Ferns, Irish History Ground Zero

Larry Smith is a passionate man; about Ireland, about our history and about Ferns as the ground zero of Irish history. An erudite and loquacious OPW guide at Ferns castle, Co. Wexford, he has had an adventurous life as a Garda who has seen service with the UN in a range of conflict zones around the globe. He knows how history works and how people fare when conflict engulfs them. From the roof of Ferns castle a stunning vista of Wexford bocage beckons. Larry points to a conical hill, the infamous Vinegar Hill of 1798, and quotes Heaney’s Requiem for the Croppies, where the hill ‘blushed’ with the blood of the rebels and their families as British grapeshot slaughtered them.

But Larry has a bone to pick.  Not enough visitors come to Ferns. Yet it is the fulcrum of our history, the home and conspiratorial centre of the infamous Dermot MacMurrough who invited the Normans to our conquest. Where would history have taken us without this deed? This is a question to test the imagination. Had there not been a Norman conquest, we would hardly be commemorating the centenary of 1916 not least because small changes magnify through time and the coming of the Normans was to prove no small thing to Ireland at any number of levels.

The Normans altered Ireland in more ways than we like to concede. They brought villages, cottages, markets, manors, estates, revenue, proper castles and incorporated cities. They altered the pattern of regnal wars fought by petty Irish kings and produced great new dynasties that dominated Irish politics for hundreds of years, most notably the FitzGeralds.

Through allegiance to Henry II and King John, the Normans established the connection to the English crown.  John founded Dublin Castle initially as a treasury but ultimately as the irreducible foreign presence that would endure without interruption as the heart of the Pale and seat of British power until 1922.

So Ferns is the holy of holies of Irish history, the fundament of our conquest. We can only understand the significance of 1916 by spanning the time back to the 12th century when Dermot made his plans from his fortress there and acted as agent for the small band of Normans who landed at Bannow Bay and seized Wexford city. They were preparing the way for their Marcher Lord, Richard de Clare, known as Strongbow to arrive with the main force.

And amidst the carnage of Waterford city, Dermot would play father of the bride as he gave his daughter’s hand to the victorious Richard de Clare, Strongbow. Their march north through Wicklow, evading the waiting Irish to the west under the High King Rory O’Connor, would see them take Dublin, a prize the colonists held thereafter for eight hundred years.

When the rebels struck in 1916, their plan to take and hold Dublin was as much a psychological act of defiance.  And for the week that they did so, they achieved something unprecedented in our history of conquest and colonisation.

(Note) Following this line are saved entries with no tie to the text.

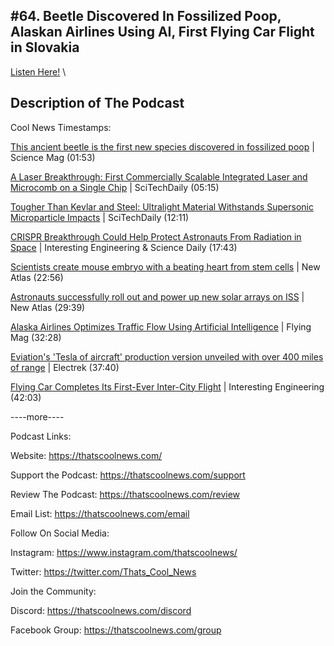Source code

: #64. Beetle Discovered In Fossilized Poop, Alaskan Airlines Using AI, First Flying Car Flight in Slovakia
---
[Listen Here!](https://thatscoolnews.podbean.com/e/64-beetle-discovered-in-fossilized-poop-alaskan-airlines-using-ai-first-flying-car-flight-in-slovakia/) \
## Description of The Podcast
Cool News Timestamps:
<p><a href='https://www.sciencemag.org/news/2021/06/ancient-beetle-first-new-species-discovered-fossilized-poop'>This ancient beetle is the first new species discovered in fossilized poop</a> | Science Mag (01:53)</p>

<p><a href='https://scitechdaily.com/a-laser-breakthrough-first-commercially-scalable-integrated-laser-and-microcomb-on-a-single-chip/'>A Laser Breakthrough: First Commercially Scalable Integrated Laser and Microcomb on a Single Chip</a> | SciTechDaily (05:15)</p>

<p><a href='https://scitechdaily.com/tougher-than-kevlar-and-steel-ultralight-material-withstands-supersonic-microparticle-impacts/'>Tougher Than Kevlar and Steel: Ultralight Material Withstands Supersonic Microparticle Impacts</a> | SciTechDaily (12:11)</p>

<p><a href='https://interestingengineering.com/crispr-protect-astronauts-space-radiation'>CRISPR Breakthrough Could Help Protect Astronauts From Radiation in Space</a> | Interesting Engineering & Science Daily (17:43)</p>

<p><a href='https://newatlas.com/science/mouse-embryo-beating-heart-stem-cells/'>Scientists create mouse embryo with a beating heart from stem cells</a> | New Atlas (22:56)</p>

<p><a href='https://newatlas.com/space/international-space-station-two-solar-array-install/'>Astronauts successfully roll out and power up new solar arrays on ISS</a> | New Atlas (29:39)</p>

<p><a href='https://www.flyingmag.com/story/news/alaska-airlines-airspace-intelligence/'>Alaska Airlines Optimizes Traffic Flow Using Artificial Intelligence</a> | Flying Mag (32:28)</p>

<p><a href='https://electrek.co/2021/07/01/eviation-tesla-of-aircraft-production-version-unveiled-range/'>Eviation's 'Tesla of aircraft' production version unveiled with over 400 miles of range</a> | Electrek (37:40)</p>

<p><a href='https://interestingengineering.com/flying-car-completes-its-first-ever-inter-city-flight?utm_source=tldrnewsletter'>Flying Car Completes Its First-Ever Inter-City Flight</a> | Interesting Engineering (42:03)</p>

<p>----more----</p>

Podcast Links:
<p style="text-align:left;">Website: <a href='https://thatscoolnews.com/'>https://thatscoolnews.com/</a></p>

<p style="text-align:left;">Support the Podcast: <a href='https://thatscoolnews.com/support'>https://thatscoolnews.com/support</a></p>

<p style="text-align:left;">Review The Podcast: <a href='https://thatscoolnews.com/review/'>https://thatscoolnews.com/review</a></p>

<p style="text-align:left;">Email List: <a href='https://thatscoolnews.com/email/'>https://thatscoolnews.com/email</a></p>

Follow On Social Media:
<p style="text-align:left;">Instagram: <a href='https://www.instagram.com/thatscoolnews/'>https://www.instagram.com/thatscoolnews/ </a></p>

<p style="text-align:left;">Twitter: <a href='https://twitter.com/Thats_Cool_News'>https://twitter.com/Thats_Cool_News</a> </p>

Join the Community:
<p style="text-align:left;">Discord: <a href='https://thatscoolnews.com/discord'>https://thatscoolnews.com/discord</a></p>

<p style="text-align:left;">Facebook Group: <a href='https://thatscoolnews.com/group'>https://thatscoolnews.com/group</a></p>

Dermot would pay a heavy price; his son was hostage to the High King whom Tiernan O’Rourke persuaded to kill after Strongbow and Dermot raided O’Rourke’s kingdom of Breifne.  Dermot would retire to Ferns in the winter of 1170, evidently a broken man, to sicken and die in May 1171.

So think about heading to Ferns for a day trip. If you live in Dublin, it is just over an hour south of the M50. The visitor’s centre is discrete and pleasant and Larry and his team of guides to the castle enthusiastic. The tower that is intact is charming and evocative and the view from the roof is magnificent. You can see why the Normans grabbed this lush and fertile land.  The whipped ice cream in the shop across the road is some of the best in Ireland. Wander down the road to the site of McMurragh’s burial and the ruins of the abbey which he had funded and where he died.

If you’re up for it, head back up the M11 and turn off at Arklow to drive up through Avoca, Glendalough, passing by Lough Tay and via Glencree into Dublin. You will not only be passing through some of the most beautiful landscapes in the east of Ireland but you also might just be tracing that first and fateful Norman march to Dublin.

Eamonn

Coda: Dermot’s fortress was made of wood and had been burned before he had died.  Strongbow and Aoife had a daughter, Isabel, who as a young girl of sixteen was married to probably the greatest knight in Christendom, William Marshall.  As the daughter of Strongbow, she was  an immensely rich heiress. Marshall was in his forties, a tall and impressive man of unequalled martial accomplishments and ties of loyalty to the crown.  Their marriage was apparently a happy one.  With her husband, Isabel returned to Ferns and stood on the knoll of her grandfather’s fortress.  There they built a castle of stone in the Norman manner.  It can only be seen as a act of reclamation by her, a statement of affirmation of her grandfather and his ambitions, and a defiant gesture to the local Gaelic chiefs displaced by the Normans.  Its remains today bear all the scars of subsequent Irish history but the restoration of the remaining tower has preserved its original Norman features and is one of the most evocative and intriguing ones of its kind.